Tax Tips for Charitable Contributions
Charitable contributions may help lower your tax bill
Do you want to lower your tax bill? One way you can do that is by making charitable contributions. Here are a few tips to ensure your contributions pay off when you file your tax return:
- You must give to a qualified organization:
- Ask a representative from the organization you’re planning to give to about their federal tax status.
- Visit www.irs.gov/charities to search for organizations that are eligible to receive deductible charitable contributions
- Call the IRS at 1-877-829-5500 to find out if an organization is qualified. People who are deaf, hard of hearing or have a speech disability and have access to TTY/TDD equipment can call 1-800-829-4059.
- You cannot take a deduction for contributions made to specific individuals, political organizations or candidates, and you must file Form 1040 and itemize the deduction on Schedule A.
- If you receive a benefit because of your contribution, such as merchandise, tickets to a ball game, dinner or other goods and services, you can deduct only the amount that exceeds the fair market value of the benefit received.

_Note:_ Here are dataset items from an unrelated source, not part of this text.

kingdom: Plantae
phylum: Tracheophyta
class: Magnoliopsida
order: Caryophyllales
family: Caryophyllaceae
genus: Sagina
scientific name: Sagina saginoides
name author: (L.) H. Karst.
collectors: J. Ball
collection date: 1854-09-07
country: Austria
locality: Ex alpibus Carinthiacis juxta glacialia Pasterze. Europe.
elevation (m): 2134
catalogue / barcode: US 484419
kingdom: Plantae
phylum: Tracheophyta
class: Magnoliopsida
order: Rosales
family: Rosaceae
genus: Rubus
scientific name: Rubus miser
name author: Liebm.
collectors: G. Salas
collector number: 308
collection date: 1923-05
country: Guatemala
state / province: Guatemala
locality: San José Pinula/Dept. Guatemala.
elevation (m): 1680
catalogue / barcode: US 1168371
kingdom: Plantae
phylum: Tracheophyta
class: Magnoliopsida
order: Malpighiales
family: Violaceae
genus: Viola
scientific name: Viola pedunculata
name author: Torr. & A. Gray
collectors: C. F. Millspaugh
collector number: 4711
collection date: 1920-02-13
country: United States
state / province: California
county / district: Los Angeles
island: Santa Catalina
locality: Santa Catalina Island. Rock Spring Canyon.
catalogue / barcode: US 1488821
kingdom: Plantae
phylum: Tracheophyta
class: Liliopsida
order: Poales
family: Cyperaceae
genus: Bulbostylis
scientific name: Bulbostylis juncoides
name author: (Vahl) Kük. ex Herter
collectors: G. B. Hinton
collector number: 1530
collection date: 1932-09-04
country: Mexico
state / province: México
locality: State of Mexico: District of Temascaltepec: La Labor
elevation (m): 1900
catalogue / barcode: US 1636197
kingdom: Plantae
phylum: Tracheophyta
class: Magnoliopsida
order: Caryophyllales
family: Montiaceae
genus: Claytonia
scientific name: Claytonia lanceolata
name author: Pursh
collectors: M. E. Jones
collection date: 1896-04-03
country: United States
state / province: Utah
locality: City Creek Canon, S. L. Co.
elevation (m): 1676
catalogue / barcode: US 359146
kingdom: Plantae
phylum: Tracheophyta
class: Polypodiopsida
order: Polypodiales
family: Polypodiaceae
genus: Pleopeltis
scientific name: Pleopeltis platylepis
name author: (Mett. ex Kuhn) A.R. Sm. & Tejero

- Donations of stock or other non-cash property are usually valued at the fair market value of the property. Clothing and household items must generally be in good used condition or better to be deductible. Special rules apply to vehicle donations.
- Fair market value is generally the price at which property would change hands between a willing buyer and a willing seller, neither having to buy or sell, and both having reasonable knowledge of all the relevant facts.
- Regardless of the amount, to deduct a contribution of cash, check or other monetary gift, you must maintain a bank record, payroll deduction record or a written communication from the organization that contains the name of the organization, the date of the contribution and amount of the contribution. For text message donations, a telephone bill will meet the recordkeeping requirement if it shows the name of the receiving organization, the date of the contribution and the amount given.
- To claim a deduction for contributions of cash or property equaling $250 or more, you must have a bank record, payroll deduction record or a written acknowledgment from the qualified organization showing the amount of the cash, a description of any property contributed, and whether the organization provided any goods or services in exchange for the gift. One document may satisfy both the written communication requirement for monetary gifts and the written acknowledgement requirement for all contributions of $250 or more. If your total deduction for all noncash contributions for the year is over $500, you must complete and attach IRS Form 8283, Noncash Charitable Contributions, to your return.
- Taxpayers donating an item or a group of similar items valued at more than $5,000 must also complete Section B of Form 8283, which generally requires an appraisal by a qualified appraiser.